As women approach menopause (which could be as early as in their 30s) levels of estrogen decline, leading to Vitamin D deficiency. This is very important to know as Vitamin D is a potent antioxidant that:
- promotes healthy skin
- alleviates symptoms of depression
- helps absorb calcium to build strong bones
- lowers blood pressure
- protects cellular DNA and the ability of cells to replicate
- prevents many types of cancers, especially cancer of the colon and breast
- may prevent or delay the onset of Type 2 diabetes
In the U.S., 41% of adults are suffering from insufficient Vitamin D and 29% are totally deficient. We can get Vitamin D from a diet of fatty fish, fish liver oil, beef liver, cheese and egg yolks. Another excellent source is sunshine. Usually, a supplement of Vitamin D is also required. It is recommended that women over the age of 50 take 800 IU of Vitamin D on a daily basis. However, having a simple blood test before you increase your dosage might be a good idea since taking too much is just as bad as taking too little.

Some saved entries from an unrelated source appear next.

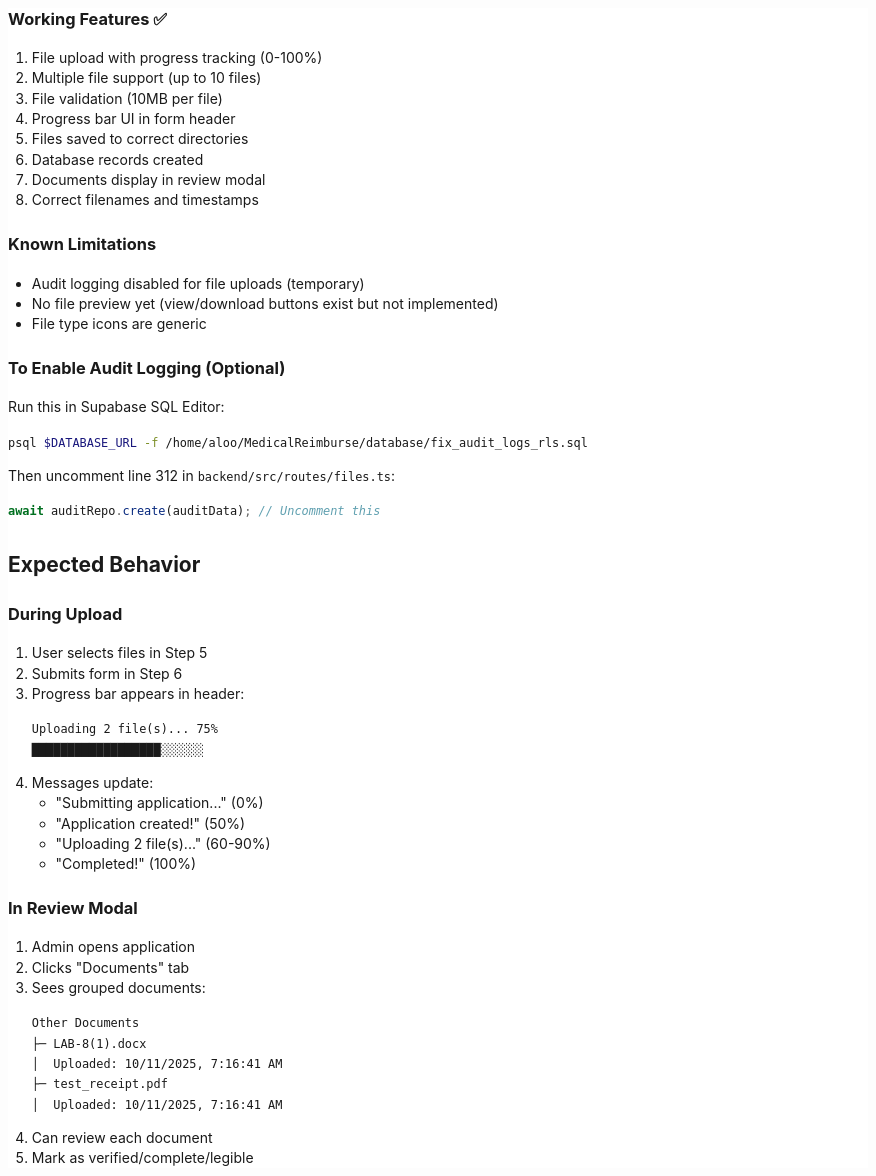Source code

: ### Working Features ✅
1. File upload with progress tracking (0-100%)
2. Multiple file support (up to 10 files)
3. File validation (10MB per file)
4. Progress bar UI in form header
5. Files saved to correct directories
6. Database records created
7. Documents display in review modal
8. Correct filenames and timestamps

### Known Limitations
- Audit logging disabled for file uploads (temporary)
- No file preview yet (view/download buttons exist but not implemented)
- File type icons are generic

### To Enable Audit Logging (Optional)
Run this in Supabase SQL Editor:
```bash
psql $DATABASE_URL -f /home/aloo/MedicalReimburse/database/fix_audit_logs_rls.sql
```

Then uncomment line 312 in `backend/src/routes/files.ts`:
```typescript
await auditRepo.create(auditData); // Uncomment this
```

## Expected Behavior

### During Upload
1. User selects files in Step 5
2. Submits form in Step 6
3. Progress bar appears in header:
   ```
   Uploading 2 file(s)... 75%
   ██████████████████░░░░░░
   ```
4. Messages update:
   - "Submitting application..." (0%)
   - "Application created!" (50%)
   - "Uploading 2 file(s)..." (60-90%)
   - "Completed!" (100%)

### In Review Modal
1. Admin opens application
2. Clicks "Documents" tab
3. Sees grouped documents:
   ```
   Other Documents
   ├─ LAB-8(1).docx
   │  Uploaded: 10/11/2025, 7:16:41 AM
   ├─ test_receipt.pdf
   │  Uploaded: 10/11/2025, 7:16:41 AM
   ```
4. Can review each document
5. Mark as verified/complete/legible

Older women, in particular, usually lack enough Vitamin D because they tend to stay indoors more than men and don’t get enough sun. Also, the common use of sunscreen lotion (amid skin cancer fears) blocks Vitamin D. This has caused the medical community to rethink their suggestion about keeping entirely out of the sun. They are now suggesting that getting a bit of sun before applying sun block is a good idea.
Bottom line, schedule a regular blood test to determine your Vitamin D level, eat a diet rich in Vitamin D, get a little sun each day (without sun screen lotion) and take a supplement if needed.
Finally, if you are in your 30s, start your Vitamin D regimen now to prepare for menopause. It will be upon you faster than you think!